Este 1 de mayo conmemoramos el Día del Trabajo, una fecha que trasciende en un recordatorio solemne de la lucha constante de la clase trabajadora, auténtico sostén de nuestra civilización moderna. Los derechos de los que gozamos hoy no son fruto de negociaciones pacíficas ni de la inercia del mercado; están cimentados en la resistencia histórica frente a la explotación. Recordar esta fecha es honrar la memoria de quienes exigieron que el esfuerzo humano no fuera tratado como una mercancía, sino como una expresión de la libertad.
En nuestro país, esta conmemoración adoptó un carácter institucional en 1913, cuando la Casa del Obrero Mundial logró unificar las voces de diversas organizaciones tras la Revolución. Aquel movimiento sembró la semilla de lo que más tarde sería el Artículo 123 de nuestra Constitución de 1917, pilar jurídico de vanguardia que reconoció, antes que en otras naciones del mundo, que la relación laboral debía estar regida por el equilibrio y la justicia social.
A un siglo de distancia, los datos nos obligan a realizar un análisis crítico sobre la vigencia de estos ideales.
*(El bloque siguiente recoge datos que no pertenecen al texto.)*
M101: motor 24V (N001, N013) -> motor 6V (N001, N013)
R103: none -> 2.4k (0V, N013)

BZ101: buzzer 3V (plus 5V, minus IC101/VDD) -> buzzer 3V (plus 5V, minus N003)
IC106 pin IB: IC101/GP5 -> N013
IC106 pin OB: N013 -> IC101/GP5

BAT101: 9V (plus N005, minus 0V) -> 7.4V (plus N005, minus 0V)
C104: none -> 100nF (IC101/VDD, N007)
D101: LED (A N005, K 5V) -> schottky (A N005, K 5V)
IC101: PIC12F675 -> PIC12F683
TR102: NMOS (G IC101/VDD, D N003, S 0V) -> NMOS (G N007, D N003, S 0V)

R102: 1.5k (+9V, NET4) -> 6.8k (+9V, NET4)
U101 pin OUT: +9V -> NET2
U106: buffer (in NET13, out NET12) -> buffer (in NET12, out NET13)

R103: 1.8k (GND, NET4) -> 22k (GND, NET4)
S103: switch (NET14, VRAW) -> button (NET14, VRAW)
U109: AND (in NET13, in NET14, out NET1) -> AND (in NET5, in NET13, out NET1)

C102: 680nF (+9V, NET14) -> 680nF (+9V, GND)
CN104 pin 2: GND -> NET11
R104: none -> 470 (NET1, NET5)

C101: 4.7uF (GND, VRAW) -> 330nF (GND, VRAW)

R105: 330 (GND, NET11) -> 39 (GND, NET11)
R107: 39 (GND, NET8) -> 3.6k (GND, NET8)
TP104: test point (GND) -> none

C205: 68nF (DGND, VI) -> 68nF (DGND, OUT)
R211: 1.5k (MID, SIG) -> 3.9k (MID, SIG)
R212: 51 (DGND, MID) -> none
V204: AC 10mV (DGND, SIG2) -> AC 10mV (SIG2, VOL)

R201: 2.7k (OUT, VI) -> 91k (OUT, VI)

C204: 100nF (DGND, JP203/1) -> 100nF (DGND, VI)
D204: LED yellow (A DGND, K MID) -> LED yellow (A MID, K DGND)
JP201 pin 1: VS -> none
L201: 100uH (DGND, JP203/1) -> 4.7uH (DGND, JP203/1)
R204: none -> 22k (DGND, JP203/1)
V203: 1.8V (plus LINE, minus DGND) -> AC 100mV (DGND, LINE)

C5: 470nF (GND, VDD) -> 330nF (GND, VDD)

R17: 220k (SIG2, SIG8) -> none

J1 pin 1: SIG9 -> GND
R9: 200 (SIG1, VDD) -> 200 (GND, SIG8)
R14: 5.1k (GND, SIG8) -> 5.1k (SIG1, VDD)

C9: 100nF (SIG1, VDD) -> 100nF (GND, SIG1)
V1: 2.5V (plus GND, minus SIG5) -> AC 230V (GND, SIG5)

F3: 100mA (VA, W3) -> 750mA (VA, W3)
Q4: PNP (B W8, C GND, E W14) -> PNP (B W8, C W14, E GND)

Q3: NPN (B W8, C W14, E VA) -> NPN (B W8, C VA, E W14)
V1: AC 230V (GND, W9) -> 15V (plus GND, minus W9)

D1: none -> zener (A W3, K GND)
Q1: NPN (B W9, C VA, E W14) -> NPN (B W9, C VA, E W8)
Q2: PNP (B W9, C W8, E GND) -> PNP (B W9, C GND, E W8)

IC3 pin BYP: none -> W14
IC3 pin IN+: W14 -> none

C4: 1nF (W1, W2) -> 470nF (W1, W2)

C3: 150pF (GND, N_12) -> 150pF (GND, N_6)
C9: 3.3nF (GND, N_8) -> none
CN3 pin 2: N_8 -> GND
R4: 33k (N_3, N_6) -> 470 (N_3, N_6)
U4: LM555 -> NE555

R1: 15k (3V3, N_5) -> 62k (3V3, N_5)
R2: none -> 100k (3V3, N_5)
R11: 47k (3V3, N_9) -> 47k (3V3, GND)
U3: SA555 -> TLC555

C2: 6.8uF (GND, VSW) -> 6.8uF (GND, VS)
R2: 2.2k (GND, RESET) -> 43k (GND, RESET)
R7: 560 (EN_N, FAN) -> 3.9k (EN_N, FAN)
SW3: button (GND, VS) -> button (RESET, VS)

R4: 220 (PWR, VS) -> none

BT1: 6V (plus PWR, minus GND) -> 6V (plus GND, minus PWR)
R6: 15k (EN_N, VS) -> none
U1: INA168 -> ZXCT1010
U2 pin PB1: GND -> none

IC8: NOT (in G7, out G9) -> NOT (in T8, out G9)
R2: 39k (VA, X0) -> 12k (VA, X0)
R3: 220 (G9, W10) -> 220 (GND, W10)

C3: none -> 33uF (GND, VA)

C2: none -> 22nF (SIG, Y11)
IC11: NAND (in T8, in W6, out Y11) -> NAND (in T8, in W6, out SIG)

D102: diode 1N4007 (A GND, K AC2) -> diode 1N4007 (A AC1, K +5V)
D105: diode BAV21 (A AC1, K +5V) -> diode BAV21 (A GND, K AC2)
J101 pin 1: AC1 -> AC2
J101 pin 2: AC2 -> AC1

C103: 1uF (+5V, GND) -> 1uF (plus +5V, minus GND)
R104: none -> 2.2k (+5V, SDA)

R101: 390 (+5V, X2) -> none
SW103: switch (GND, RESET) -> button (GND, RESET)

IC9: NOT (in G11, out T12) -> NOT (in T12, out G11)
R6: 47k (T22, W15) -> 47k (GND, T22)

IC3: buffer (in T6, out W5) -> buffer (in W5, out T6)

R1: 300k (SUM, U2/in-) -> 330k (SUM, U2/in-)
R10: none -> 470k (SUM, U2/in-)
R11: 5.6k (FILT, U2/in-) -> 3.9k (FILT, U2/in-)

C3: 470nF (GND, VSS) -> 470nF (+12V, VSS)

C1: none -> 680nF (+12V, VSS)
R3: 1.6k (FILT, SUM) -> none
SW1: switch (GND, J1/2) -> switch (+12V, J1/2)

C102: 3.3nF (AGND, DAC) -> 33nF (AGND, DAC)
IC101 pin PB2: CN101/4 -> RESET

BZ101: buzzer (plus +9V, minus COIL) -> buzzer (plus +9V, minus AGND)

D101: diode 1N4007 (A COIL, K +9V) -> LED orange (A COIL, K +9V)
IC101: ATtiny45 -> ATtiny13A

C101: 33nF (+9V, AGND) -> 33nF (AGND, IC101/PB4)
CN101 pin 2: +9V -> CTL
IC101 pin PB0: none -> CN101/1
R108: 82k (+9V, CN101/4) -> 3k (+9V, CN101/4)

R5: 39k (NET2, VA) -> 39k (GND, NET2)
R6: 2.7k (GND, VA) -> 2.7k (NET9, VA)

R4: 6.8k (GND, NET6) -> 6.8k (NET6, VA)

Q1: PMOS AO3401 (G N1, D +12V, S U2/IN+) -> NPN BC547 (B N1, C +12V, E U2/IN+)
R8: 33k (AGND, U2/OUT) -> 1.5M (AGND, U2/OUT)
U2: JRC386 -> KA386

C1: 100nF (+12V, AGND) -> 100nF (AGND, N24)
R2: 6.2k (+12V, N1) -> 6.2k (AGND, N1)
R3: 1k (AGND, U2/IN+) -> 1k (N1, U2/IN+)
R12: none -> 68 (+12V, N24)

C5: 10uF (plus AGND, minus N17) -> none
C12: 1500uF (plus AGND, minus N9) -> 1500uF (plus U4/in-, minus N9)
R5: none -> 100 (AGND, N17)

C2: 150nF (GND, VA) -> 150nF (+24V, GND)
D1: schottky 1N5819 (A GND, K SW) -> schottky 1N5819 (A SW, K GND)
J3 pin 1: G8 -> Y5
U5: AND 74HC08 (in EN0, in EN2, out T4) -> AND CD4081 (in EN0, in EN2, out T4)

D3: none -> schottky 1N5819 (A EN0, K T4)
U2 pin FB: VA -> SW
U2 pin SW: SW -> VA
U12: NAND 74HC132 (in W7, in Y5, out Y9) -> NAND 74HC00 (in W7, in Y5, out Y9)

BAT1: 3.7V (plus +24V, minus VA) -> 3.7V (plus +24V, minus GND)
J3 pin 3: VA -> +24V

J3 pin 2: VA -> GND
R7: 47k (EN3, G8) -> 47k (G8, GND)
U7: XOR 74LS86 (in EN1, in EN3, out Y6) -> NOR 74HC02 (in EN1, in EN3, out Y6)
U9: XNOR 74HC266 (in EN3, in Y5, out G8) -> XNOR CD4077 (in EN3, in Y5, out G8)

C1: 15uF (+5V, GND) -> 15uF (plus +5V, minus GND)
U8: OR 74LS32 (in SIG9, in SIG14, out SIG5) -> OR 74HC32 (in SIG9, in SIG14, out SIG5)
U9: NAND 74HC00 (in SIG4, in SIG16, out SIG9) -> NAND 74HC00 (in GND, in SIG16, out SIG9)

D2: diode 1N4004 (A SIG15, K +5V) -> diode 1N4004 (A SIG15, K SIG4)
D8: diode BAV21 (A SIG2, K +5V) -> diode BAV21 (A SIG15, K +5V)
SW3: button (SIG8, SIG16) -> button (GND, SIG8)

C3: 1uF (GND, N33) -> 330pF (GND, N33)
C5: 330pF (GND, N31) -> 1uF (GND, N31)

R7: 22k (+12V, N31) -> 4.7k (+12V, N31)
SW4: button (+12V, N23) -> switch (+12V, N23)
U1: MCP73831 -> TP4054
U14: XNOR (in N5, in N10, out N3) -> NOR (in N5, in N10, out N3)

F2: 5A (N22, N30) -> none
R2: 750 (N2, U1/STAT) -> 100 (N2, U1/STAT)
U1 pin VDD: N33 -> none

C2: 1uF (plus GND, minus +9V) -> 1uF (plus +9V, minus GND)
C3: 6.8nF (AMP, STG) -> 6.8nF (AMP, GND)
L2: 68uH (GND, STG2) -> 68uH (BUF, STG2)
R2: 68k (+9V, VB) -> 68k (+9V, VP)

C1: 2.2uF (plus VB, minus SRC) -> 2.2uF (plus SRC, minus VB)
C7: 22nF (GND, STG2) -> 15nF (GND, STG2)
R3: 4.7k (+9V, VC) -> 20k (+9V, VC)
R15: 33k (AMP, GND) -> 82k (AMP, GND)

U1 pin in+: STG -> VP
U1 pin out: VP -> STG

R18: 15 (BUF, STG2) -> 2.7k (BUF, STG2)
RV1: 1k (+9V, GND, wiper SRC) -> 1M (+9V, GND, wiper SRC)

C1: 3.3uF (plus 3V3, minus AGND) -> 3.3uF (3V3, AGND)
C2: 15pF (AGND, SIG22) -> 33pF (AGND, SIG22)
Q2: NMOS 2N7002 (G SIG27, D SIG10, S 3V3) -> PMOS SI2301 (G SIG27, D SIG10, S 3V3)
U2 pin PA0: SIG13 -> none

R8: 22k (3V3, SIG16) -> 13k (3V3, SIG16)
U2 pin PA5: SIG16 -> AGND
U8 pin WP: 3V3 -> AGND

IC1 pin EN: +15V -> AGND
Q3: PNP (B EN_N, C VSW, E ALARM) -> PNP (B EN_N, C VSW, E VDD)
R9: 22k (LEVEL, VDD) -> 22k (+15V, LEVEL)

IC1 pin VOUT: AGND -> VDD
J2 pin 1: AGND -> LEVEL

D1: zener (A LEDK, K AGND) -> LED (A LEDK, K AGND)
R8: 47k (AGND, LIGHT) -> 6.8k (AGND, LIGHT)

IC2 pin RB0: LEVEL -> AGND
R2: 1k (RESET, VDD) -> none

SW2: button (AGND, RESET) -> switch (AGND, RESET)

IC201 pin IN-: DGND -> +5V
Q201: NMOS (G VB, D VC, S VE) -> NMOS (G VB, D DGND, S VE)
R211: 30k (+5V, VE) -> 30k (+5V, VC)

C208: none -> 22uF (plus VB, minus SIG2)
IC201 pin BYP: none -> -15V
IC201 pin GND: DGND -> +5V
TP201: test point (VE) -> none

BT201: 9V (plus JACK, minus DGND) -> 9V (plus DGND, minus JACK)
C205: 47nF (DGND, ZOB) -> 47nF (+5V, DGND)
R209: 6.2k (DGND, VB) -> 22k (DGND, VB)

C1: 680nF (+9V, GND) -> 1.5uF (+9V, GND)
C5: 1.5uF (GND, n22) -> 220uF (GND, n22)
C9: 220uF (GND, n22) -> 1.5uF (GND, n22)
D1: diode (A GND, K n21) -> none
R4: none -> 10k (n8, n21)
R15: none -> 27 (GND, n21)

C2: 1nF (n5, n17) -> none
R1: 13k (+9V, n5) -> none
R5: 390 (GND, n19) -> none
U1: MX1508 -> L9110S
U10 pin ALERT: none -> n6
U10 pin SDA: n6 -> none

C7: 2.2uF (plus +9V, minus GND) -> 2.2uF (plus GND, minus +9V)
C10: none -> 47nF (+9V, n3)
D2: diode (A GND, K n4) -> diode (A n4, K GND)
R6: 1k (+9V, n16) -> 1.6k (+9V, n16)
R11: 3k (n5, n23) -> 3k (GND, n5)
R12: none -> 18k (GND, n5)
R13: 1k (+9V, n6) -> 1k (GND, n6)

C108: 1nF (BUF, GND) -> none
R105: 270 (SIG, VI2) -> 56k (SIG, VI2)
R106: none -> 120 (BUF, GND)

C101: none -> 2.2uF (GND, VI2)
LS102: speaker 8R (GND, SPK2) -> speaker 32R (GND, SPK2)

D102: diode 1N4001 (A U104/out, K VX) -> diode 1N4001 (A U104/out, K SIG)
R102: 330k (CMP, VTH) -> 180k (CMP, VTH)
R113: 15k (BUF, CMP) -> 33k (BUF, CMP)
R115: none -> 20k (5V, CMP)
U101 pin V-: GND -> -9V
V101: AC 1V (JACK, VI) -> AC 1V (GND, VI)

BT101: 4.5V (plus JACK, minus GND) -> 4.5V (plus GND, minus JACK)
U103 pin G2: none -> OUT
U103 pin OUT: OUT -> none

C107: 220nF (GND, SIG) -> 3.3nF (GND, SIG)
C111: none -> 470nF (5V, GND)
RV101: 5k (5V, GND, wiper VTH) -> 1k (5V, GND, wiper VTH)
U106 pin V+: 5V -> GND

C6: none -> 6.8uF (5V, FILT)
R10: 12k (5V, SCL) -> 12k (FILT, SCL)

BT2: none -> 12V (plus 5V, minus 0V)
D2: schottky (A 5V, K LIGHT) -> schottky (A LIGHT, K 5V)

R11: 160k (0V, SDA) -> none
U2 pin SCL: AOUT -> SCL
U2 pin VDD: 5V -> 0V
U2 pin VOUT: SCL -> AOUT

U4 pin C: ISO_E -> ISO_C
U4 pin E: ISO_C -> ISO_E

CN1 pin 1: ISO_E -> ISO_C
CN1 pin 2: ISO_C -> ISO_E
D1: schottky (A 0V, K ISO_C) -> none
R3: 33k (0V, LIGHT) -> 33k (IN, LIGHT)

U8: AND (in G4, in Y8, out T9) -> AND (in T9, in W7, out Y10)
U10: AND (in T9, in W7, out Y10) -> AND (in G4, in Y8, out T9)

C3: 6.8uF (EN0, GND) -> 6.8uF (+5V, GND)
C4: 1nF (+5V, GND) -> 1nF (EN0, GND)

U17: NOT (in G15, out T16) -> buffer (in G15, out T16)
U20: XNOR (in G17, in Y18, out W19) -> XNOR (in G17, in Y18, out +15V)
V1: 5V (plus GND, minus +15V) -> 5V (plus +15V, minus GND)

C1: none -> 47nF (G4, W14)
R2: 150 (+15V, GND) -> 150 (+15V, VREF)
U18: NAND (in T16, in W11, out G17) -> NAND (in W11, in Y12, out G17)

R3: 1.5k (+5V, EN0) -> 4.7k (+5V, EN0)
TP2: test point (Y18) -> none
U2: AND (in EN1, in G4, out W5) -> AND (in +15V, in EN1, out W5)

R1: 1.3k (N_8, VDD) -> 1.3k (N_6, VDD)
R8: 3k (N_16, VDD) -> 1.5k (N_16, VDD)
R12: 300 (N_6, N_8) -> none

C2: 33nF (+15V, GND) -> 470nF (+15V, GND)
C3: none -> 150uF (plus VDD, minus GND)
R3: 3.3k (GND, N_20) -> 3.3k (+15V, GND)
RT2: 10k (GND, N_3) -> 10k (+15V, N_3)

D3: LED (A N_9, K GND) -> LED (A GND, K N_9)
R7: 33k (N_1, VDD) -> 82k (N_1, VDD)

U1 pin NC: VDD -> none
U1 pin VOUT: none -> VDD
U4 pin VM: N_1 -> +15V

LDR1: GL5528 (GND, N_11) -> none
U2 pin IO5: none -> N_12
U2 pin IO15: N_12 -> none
Según reportes de la Organización para la Cooperación y el Desarrollo Económico (OCDE) hasta 2025, México persiste como una de las naciones con la mayor carga horaria a nivel mundial, promediando 48 horas de trabajo semanales que repercuten sobre la calidad de vida y el derecho al tiempo propio.
A lo anterior suma la persistencia de una brecha salarial de género. Hasta el año pasado, se reportaba que las mujeres en México perciben, en promedio, un 20% menos que sus pares hombres. Esta desigualdad se agrava al considerar que las mujeres asumen de manera desproporcionada labores de cuidado y tareas domésticas no remuneradas; una "doble jornada" que el sistema jurídico y económico aún no termina de tasar ni reconocer plenamente.
Estas desigualdades no afectan únicamente a las personas adultas. El flagelo del trabajo infantil permanece como una de nuestras mayores deudas sociales. En México, aproximadamente 3 millones 700 mil niñas, niños y adolescentes de entre 5 y 18 años realizan actividades económicas que comprometen su educación, salud y libre desarrollo. Cuando una infancia se ve obligada a trabajar, no solo pierde su presente, sino que se le restringen las oportunidades de un futuro digno, contraviniendo el interés superior de la niñez.
La Organización Internacional del Trabajo a través de su oficina en México ha implementado el proyecto “AccioNNAr” para combatir el trabajo infantil. Mediante la cooperación con entidades privadas, así como los tres niveles de gobierno se busca incrementar la capacidad para prevenir, combatir y erradicar el trabajo infantil, el trabajo forzoso y la trata de personas en el país.
Es innegable que los sacrificios del siglo XX han rendido frutos: hoy contamos con un catálogo de prestaciones mínimas que incluyen seguridad social, aguinaldo, licencias médicas, así como espacios de cuidado para las infancias como guarderías y salas de lactancia.
No obstante, el horizonte del 2026 nos presenta retos de nueva generación. Los esquemas de contratación irregulares que impiden generar antigüedad y el ahorro para una pensión digna, la discriminación sistemática contra personas LGBT+, personas con VIH, mujeres embarazadas, o la persistencia del acoso laboral y sexual, entre otras, son los obstáculos que la justicia debe derribar ahora.
El trabajo debe ser, ante todo, un espacio de autorrealización. La labor de las instituciones, y particularmente del Poder Judicial, es velar porque la ley sea un instrumento dinámico que garantice la paridad, la inclusión, la erradicación del trabajo infantil y de la violencia en el entorno laboral.
Renovemos el compromiso de construir una nación donde el trabajo sea recompensado con justicia, donde el descanso sea un derecho efectivo y donde la dignidad de quien trabaja sea siempre el límite infranqueable ante cualquier arbitrio.